61st London International Youth Science Forum 2019
09 August 2019
On Wednesday 31st July 2019, Professor Marc-Olivier Coppens was invited to be a speaker and facilitator at the “Science at the Interface” Specialist Study Day, at the 61st London International Youth Science Forum (LIYSF). The LIYSF is a two-week residential event in London, held this year between 24th July to 7th August 2019 at Imperial College London and the Royal Geographical Society.
LIYSF was founded in 1959, in the aftermath of the world wars, to give young people from all nations a deeper insight into science for the benefit of all mankind. The two-week residential event is held annually at Imperial College London and attracts 500 of the world’s leading young science and engineering students aged 16-21 years old from more than 70 participating countries across six continents. The majority of participants are prize winners of national and international science competitions.
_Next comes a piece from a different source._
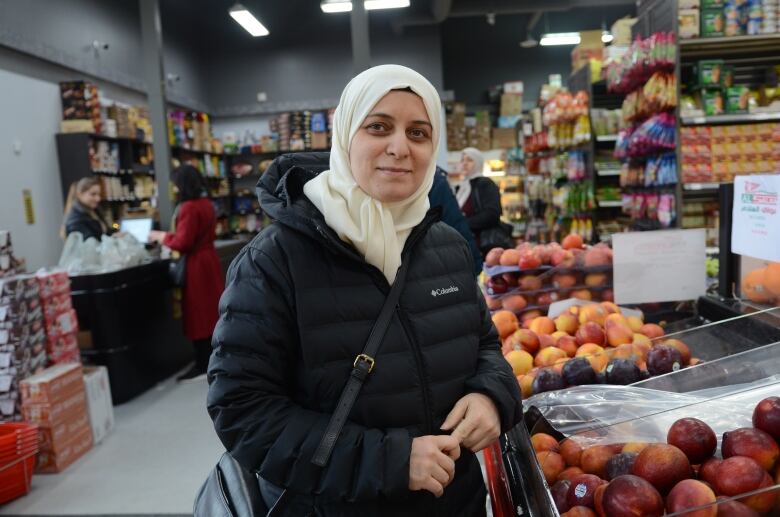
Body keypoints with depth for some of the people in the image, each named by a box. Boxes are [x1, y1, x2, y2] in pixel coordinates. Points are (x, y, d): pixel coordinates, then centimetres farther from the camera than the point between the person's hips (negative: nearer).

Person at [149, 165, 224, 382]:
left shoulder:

LIYSF is passionate about empowering students to think globally and use science to tackle problems such as sustainable energy, food and water security, global health, climate change and biodiversity.
The LIYSF includes lectures and demonstrations from leading scientists, visits to industrial sites, research centres, scientific institutions and organisations, including world class laboratories and universities. It was a particularly exciting event this year, with plenary speakers including Nobel prize winner and President of the Royal Society, Sir Venki Ramakrishnan giving the key note address, along with Professor Jim Al-Khalili, Dame Jocelyn Bell Burnell, Dr Tolullah Oni and Sir Nigel Shadbolt speaking also.
During LIYSF there are four specialist lecture mornings, where students have the option to choose from a wide range of topics and are able to tailor their programme to suit their STEM interests. On each day there are eight sessions to choose from, with leading researchers speaking across a range of topics. Professor Marc-Olivier Coppens was invited on Wednesday 31st July 2019, as a speaker and group facilitator. His lecture was titled 'Nature-Inspired Chemical Engineering: A NICE Methodology for Innovation, and was received by a group of 60 - 70 students. This morning lecture evoked an enthusiastic response, with animated discussions. In the afternoon, students interpreted his presentation in a 6-min act, presented at a plenary session at the Royal Geographical Society.
It was an uplifting experience to see the four themes of the CNIE comically reinterpreted through the eyes and minds of these budding scientists and engineers!